Mustererkennung
Wenn von AI, von „artificial intelligence“ oder „künstlicher Intelligenz“ die Rede ist, sollte es besser „künstliche Dummheit“ heißen. Ein Schachcomputer tritt gegen die Intelligenz eines humanen Schachspielers an mit dem Speicher prinzipiell sämtlicher möglicher Spielvarianten. Dank hoher Speicherkapazität kann Dummheit mit Intelligenz konkurrieren und sie sogar überbieten, aber niemals Intelligenz werden. Wenn John Franklin in Sten Nadolnys Roman „Die Entdeckung der Langsamkeit“ mit seiner Methode von der Dummheit zur Intelligenz gelangen konnte, dann nur weil bereits seine Dummheit intelligent war, auch enn as zunächst niemand erkennen wollte. Wie die Schachprofis langfristig wohl mit Schachcomputern nicht werden mithalten können, so werden auch wir Amateure im Alltag von Computern überholt werden, wenn diese, wie es in mit Milliardenbeträgen budgetierten Forschungsprojekten anvisiert wird, eingesetzt werden zur Überwachung unseres Verhaltens und unserer Gemütsverfassung, um daraus Schlüsse zu ziehen auf unsere Intentionen, um mögliche Verbrechen zu vermeiden. Die vorläufigen Ergebnisse eines Forschungsprojekts an der Universität Krakau, dessen Budgetierung aus EU-Geldern soeben auf 1,4 Mrd € aufgestockt wurde, wird bereits von der polnischen Polizei getestet.
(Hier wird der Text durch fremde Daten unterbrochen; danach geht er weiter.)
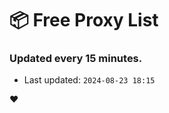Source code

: # :package: Free Proxy List
### Updated every 15 minutes.

- Last updated: `2024-08-23 18:15`

:heart:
Die Autoren einer von der FDP in Auftrag gegebenen Broschüre über den Zukunftsmarkt zivile Sicherheit schätzen das Gesamtvolumen für Überwachungstechnologien auf 100 Mrd bei jährlichen Zuwachsraten von 5%. Abnehmermärkte sind Osteuropa, Nordafrika (vor den Revolutionen), die Golfstaaten, Länder in Fernost. Wie einem Beitrag der SZ vom 1.XII.11 zu entnehmen ist,
werden Daten, die mit Scannern zur Gesichtserkennung und mit Videokameras und Mikrophonen ausgerüstete Drohnen erhoben und mit gespeicherten Daten aller möglichen Mimiken und Verhaltensweisen abgeglichen werden. Die Polizei wird alarmiert, wenn sich ein Individuum merkwürdig benimmt, wobei merkwürdig abweichend, abnormal bedeutet. Als merkwürdiges Verhalten gilt etwa: Herumlungern, sich umschauen und plötzlich loslaufen, nach dem Spiel im Stadion sitzenbleiben, zu lange neben einem Auto stehen, abrupter Richtungswechsel... etc. Wenn man sich vor Augen hält, wie schwierig bis unmöglich es es schon jetzt häufig ist, sein Benehmen einem Polizisten zu erklären, mag man sich den Alptraum ausmalen, der da Gestalt annimmt. Die Dummheit der Polizisten wird so unangreifbar wie eine immer schon gezündete Bombe. In welche Richtung man geht und ob man schwitzt, sollte man sich besser gut überlegen, wie der Autor des SZ-Artikels anmerkt, obwohl einen auch das nicht mehr schützen wird.